Intel’s distribution of Python, created in collaboration with Anaconda, is billed by the hardware giant as a distribution created for performance. Specifcally, the numerical performance demanded by scientific research and machine learning. Claims are bandied about referring to Python that executes at machine-language speeds, but does Intel Python really deliver?
I won’t use the word “benchmark”, which, to my mind, suggests a scientific and carefully engineered set of performance measurements. However, there is certainly nothing wrong with taking Intel Python for a quick spin and seeing what happens.
For many data scientists, manipulation of Pandas dataframes is daily routine. I was disturbed when I read a blog suggesting that Pandas code ran slower in the Intel distribution. After all, this seems not to make sense. Intel’s enhancements rely heavily on Python code calling fully compiled libraries for numerical algorithms. Code such as Pandas code would not be expected to take advantage of these enhancements, but we certainly wouldn’t expect it to be any worse. In my experiments, Pandas data manipulation using the Intel distribution was not noticeably different from that done with the Anaconda distribution.
Matrix math constitutes a large proportion of machine learning code, and numpy is the “go-to” library used by most Python programmers for array manipulation. Running a numpy matrix multiplication routine on the Intel platform yielded a performance improvement averaging about 20%. This improvement is more impressive than it might seem at first, since the numpy modules are already highly optimized.
Numba is not an Intel library, but is included if you install the full Intel Python distribution as opposed to the core distribution. Numba provides a just-in-time (jit) compiler to convert Python code into machine-language code. In the past, I have encountered challenges installing and correctly configuring numba. I was delighted to discover that the Intel Python distribution installs numba seamlessly. When Intel’s distribution is done installing, numba is there and it works.

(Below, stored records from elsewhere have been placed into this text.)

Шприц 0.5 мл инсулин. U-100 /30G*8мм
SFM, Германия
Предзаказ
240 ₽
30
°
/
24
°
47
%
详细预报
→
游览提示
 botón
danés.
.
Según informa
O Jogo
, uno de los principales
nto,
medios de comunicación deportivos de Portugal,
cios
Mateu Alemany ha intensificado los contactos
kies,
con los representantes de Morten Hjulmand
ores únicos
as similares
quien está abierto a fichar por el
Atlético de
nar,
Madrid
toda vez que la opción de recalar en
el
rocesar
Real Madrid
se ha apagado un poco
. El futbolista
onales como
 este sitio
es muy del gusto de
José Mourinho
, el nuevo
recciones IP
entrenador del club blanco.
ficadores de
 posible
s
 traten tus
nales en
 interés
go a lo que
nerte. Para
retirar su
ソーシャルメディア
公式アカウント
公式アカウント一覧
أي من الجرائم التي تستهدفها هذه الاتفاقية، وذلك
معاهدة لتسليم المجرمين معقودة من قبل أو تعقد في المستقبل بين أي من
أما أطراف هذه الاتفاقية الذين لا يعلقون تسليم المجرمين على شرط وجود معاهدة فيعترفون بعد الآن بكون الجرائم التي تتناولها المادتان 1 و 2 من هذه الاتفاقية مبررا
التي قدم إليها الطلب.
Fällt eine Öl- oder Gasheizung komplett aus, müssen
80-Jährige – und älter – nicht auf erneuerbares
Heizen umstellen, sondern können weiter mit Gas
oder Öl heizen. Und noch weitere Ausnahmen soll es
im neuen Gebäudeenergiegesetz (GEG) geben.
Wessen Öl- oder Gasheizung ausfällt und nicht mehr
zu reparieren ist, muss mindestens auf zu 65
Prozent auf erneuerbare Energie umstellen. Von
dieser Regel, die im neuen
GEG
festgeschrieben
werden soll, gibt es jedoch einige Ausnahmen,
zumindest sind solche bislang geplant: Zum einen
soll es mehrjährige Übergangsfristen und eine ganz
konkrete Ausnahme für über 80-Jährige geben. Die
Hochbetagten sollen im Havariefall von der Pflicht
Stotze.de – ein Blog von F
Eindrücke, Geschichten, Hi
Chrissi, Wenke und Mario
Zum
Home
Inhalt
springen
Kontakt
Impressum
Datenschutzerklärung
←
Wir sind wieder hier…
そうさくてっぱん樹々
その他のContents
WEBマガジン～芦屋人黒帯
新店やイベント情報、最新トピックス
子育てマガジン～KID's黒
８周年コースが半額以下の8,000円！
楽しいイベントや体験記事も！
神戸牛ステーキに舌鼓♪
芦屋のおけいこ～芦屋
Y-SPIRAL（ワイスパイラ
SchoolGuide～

We shouldn’t expect to see numba yield a performance improvement in numpy’s matrix multiplication, since in this case most of numpy’s work is being done in efficient libraries, not in Python itself. We would, however, expect to see improvement in code where mathematical tasks are repeatedly performed within Python loops. The popular and perhaps overdone Mandlebrot set is an example of such code. Test code running with the numba “jitter” ran between seven and eight times faster than the Python code by itself.
Intel’s Data Analytics Acceleration Library (DAAL) is available as a separate library and does not require the Intel Python distribution. However, if you do the full install of Intel Python, DAAL comes along for the ride. This library consists of many of the functions commonly used in data analytics. It is not a python library, but Intel provides a python interface called DAAL4Py. This python interface replaces the now-deprecated pyDAAL.
OK, PlaidML is not directly related to Intel Python, but since we are speaking of Intel offerings of interest to data scientists and machine learning afficianados, plaidML should be mentioned. PlaidmML is a tensor compiler originally introduced by a company called Vertex.AI. PlaidML has found new life now that Vertex.AI has been acquired by Intel. Briefly put, plaidML takes high-level instructions for machine learning platforms such as Keras and ONNX and translates them into low-level instructions for different hardware platforms such as CPUs, NVidia CUDA GPUs, and GPUs that support OpenCL.
In contrast with my experience with Google’s Tensorflow, the plaidML installation process seems to easily and reliably discover and use CUDA drivers on both Windows and Linux systems.
Intel is ensuring that data scientists and machine learning researcher continue to see improvements in performance. Will you train a neural network over your coffee break? Probably not. However, the latest Intel offerings and upgrades seem to be squeezing more performance out of the current generation of hardware and well positioned to take advantage of the next.